Book Realizing Community

Download or read book Realizing Community written by Vered Amit and published by Routledge. This book was released on 2003-12-16 with total page 200 pages. Available in PDF, EPUB and Kindle. Book excerpt: 'Community' is so overused both in everyday language as well as in scholarly work that it could easily be dismissed as a truism. However, the persistence of the term itself shows that the idea continues to resonate powerfully in our daily lives, ethnographic accounts as well as theoretical analyses. This book returns a timely and concerted anthropological gaze to community as part of a broader consideration of contemporary circumstances of social affiliation and solidarity.
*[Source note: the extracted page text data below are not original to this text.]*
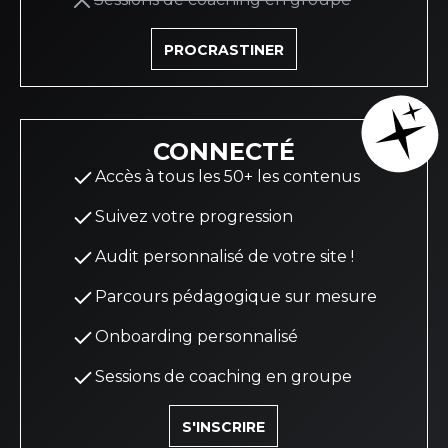
PROCRASTINER
CONNECTÉ
Accès à tous les 50+ les contenus
Suivez votre progression
Audit personnalisé de votre site !
Parcours pédagogique sur mesure
Onboarding personnalisé
Sessions de coaching en groupe
S'INSCRIRE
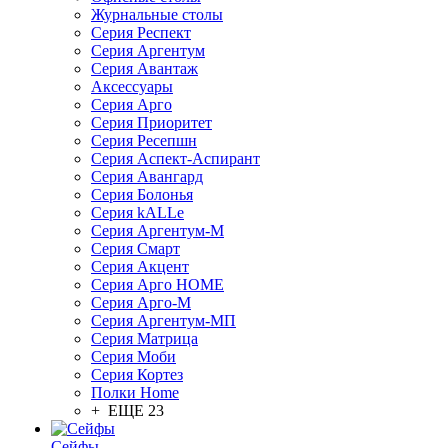
Журнальные столы
Серия Респект
Серия Аргентум
Серия Авантаж
Аксессуары
Серия Арго
Серия Приоритет
Серия Ресепшн
Серия Аспект-Аспирант
Серия Авангард
Серия Болонья
Серия kALLe
Серия Аргентум-М
Серия Смарт
Серия Акцент
Серия Арго HOME
Серия Арго-М
Серия Аргентум-МП
Серия Матрица
Серия Моби
Серия Кортез
Полки Home
+ ЕЩЕ 23
Сейфы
Book Ageing and Change in Pit Villages of North East England

Download or read book Ageing and Change in Pit Villages of North East England written by Andrew Dawson and published by UoM Custom Book Centre. This book was released on 2011-02 with total page 305 pages. Available in PDF, EPUB and Kindle. Book excerpt: Britain's coal mining communities are often regarded as exemplars of the working class community without compare. However, to what extent can it be said that such communities persist in the face of the loss of their central material referent? The coal industry in Britain has been in dramatic decline since the 1950s, and that decline become practically terminal following the Miner's Strike of 1984-85. In this book Andrew Dawson considers this question in relation to the last generation of coal-mining people in a large Northumbrian mining town. What becomes clear is that the idea of the coal mining community persists as a resource that is central in the mediation of life's crises, from unemployment to death.